### Selected excerpt:
-- Opening Marker --

The "You Are What You Eat" Customer Segmentation

In this project, I use k-means clustering to segment the customer base in order to increase business understanding, and to enhance the relevancy of targeted messaging and customer communications.

Table of contents


Project Overview

Context

The Senior Management team from the client, a supermarket chain, is disagreeing about how customers are shopping and how lifestyle choices may affect which food areas customers are shopping in, or more interestingly, not shopping in.

Their proposal is to use data and Machine Learning to help segment up their customers based upon their engagement with each of the major food categories. This will aid their business understanding of the customer base and enhance the relevancy of targeted messaging and customer communication.



Actions

The first step is to compile the necessary data from sevaral tables in the database, namely the transactions table and the product_areas table. To do this, I join together the relevant information using Pandas, and then aggregate the transactional data across product areas from the most recent six months to a customer level. The final data for clustering is, for each customer, the percentage of sales allocated to each product area.

A good starting point is to test and apply k-means clustering for this task. This will require some data pre-processing, most importantly, feature scaling to ensure all variables exist on the same scale, a very important consideration for distance based algorithms such as k-means.

As k-means is an unsupervised learning approach, meaning there are no labels, a process known as Within Cluster Sum of Squares (WCSS) can be used to understand what a “good” number of clusters or segments is.

-- Closing Marker --

### Exercise materials:
-- Opening Marker --

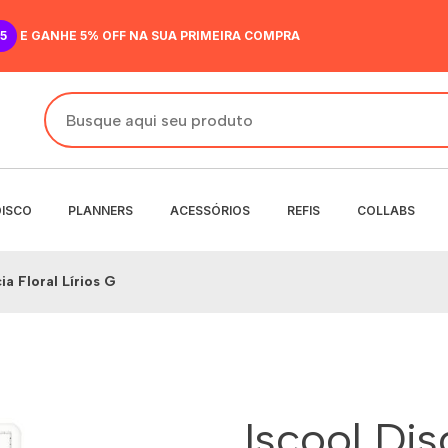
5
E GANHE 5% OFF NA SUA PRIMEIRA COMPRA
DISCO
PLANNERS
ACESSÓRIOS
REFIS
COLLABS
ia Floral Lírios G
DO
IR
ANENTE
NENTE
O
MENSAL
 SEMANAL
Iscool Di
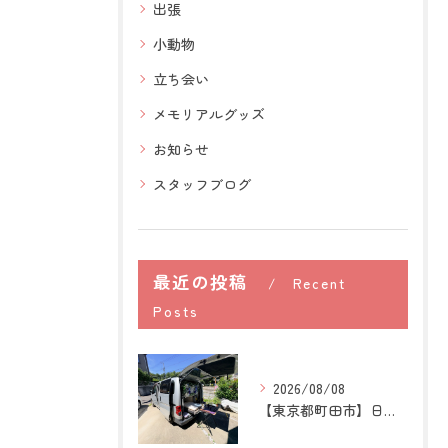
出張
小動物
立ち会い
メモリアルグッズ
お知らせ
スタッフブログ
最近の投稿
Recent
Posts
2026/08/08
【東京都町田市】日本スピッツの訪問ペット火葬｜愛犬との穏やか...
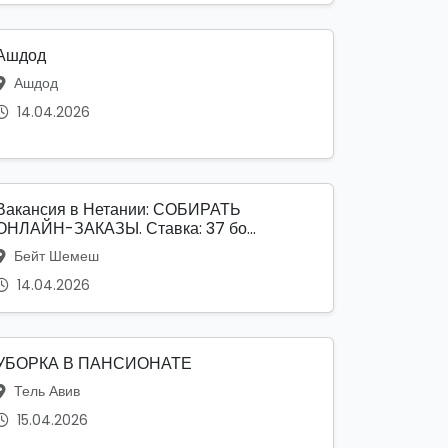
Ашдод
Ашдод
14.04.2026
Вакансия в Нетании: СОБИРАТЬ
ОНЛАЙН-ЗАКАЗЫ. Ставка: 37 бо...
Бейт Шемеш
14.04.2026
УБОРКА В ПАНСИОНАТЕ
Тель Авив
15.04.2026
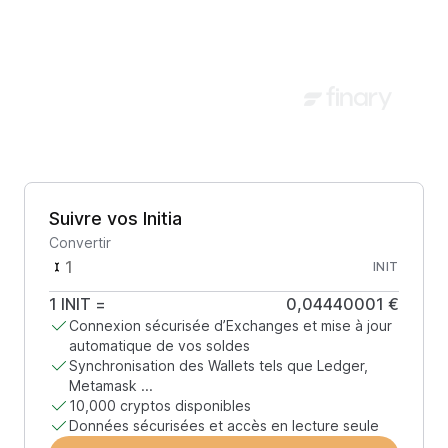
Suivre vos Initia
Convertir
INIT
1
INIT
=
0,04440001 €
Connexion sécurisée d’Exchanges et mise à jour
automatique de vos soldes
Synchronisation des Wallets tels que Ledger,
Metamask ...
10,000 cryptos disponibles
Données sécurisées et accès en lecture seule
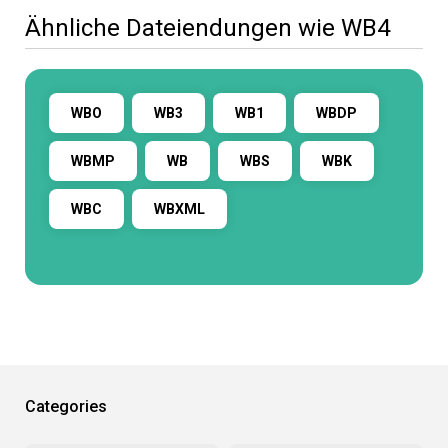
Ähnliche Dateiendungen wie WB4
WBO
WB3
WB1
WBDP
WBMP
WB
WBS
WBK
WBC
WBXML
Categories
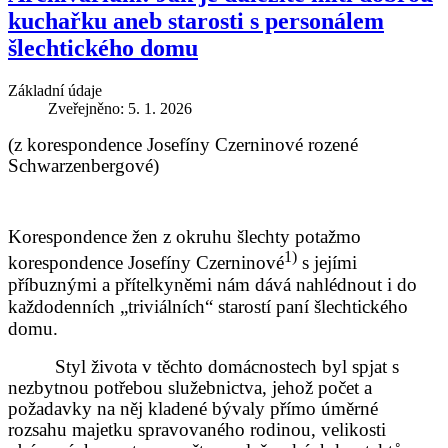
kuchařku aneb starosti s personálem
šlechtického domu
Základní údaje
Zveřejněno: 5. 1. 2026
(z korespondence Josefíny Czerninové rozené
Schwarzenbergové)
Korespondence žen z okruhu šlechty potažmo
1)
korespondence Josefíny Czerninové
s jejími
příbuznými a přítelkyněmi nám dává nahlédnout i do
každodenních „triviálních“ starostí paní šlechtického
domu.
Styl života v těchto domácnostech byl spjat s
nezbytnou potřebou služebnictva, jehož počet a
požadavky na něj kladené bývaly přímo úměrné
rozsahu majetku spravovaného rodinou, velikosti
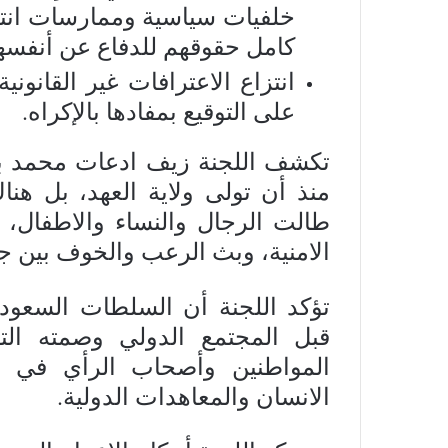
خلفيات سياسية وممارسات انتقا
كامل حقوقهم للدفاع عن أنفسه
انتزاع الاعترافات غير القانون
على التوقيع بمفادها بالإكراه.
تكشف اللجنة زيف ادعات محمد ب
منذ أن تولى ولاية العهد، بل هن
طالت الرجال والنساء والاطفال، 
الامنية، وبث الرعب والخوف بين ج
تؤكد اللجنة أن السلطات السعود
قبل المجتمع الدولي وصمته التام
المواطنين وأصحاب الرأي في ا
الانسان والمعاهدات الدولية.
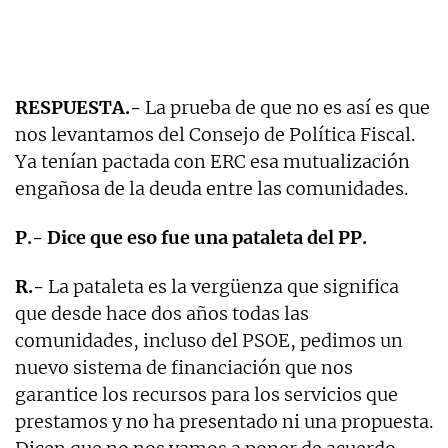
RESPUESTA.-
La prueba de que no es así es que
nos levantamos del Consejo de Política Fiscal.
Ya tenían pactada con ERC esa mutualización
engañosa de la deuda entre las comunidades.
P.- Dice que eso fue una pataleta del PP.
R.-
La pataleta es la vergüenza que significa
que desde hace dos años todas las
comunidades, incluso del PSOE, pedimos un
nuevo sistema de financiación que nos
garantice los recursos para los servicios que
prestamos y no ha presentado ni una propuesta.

-- Closing Marker --

### Required tasks:
**a.** In the customer segmentation project, which two database tables are the data compiled from?
**b.** In the records, edit the lines from the one containing "Ähnliche Dateiendungen wie WB4" through the one containing "الانسان والمعاهدات الدولية.", substituting "Sections" for "Categories" and keeping everything else the same. Return only these lines, and omit the pictures.

### Solved problems:
**a.** The transactions table and the product_areas table.

**b.**
Ähnliche Dateiendungen wie WB4
WBO
WB3
WB1
WBDP
WBMP
WB
WBS
WBK
WBC
WBXML
Sections
kuchařku aneb starosti s personálem
šlechtického domu
Základní údaje
Zveřejněno: 5. 1. 2026
(z korespondence Josefíny Czerninové rozené
Schwarzenbergové)
Korespondence žen z okruhu šlechty potažmo
1)
korespondence Josefíny Czerninové
s jejími
příbuznými a přítelkyněmi nám dává nahlédnout i do
každodenních „triviálních“ starostí paní šlechtického
domu.
Styl života v těchto domácnostech byl spjat s
nezbytnou potřebou služebnictva, jehož počet a
požadavky na něj kladené bývaly přímo úměrné
rozsahu majetku spravovaného rodinou, velikosti
خلفيات سياسية وممارسات انتقا
كامل حقوقهم للدفاع عن أنفسه
انتزاع الاعترافات غير القانون
على التوقيع بمفادها بالإكراه.
تكشف اللجنة زيف ادعات محمد ب
منذ أن تولى ولاية العهد، بل هن
طالت الرجال والنساء والاطفال، 
الامنية، وبث الرعب والخوف بين ج
تؤكد اللجنة أن السلطات السعود
قبل المجتمع الدولي وصمته التام
المواطنين وأصحاب الرأي في ا
الانسان والمعاهدات الدولية.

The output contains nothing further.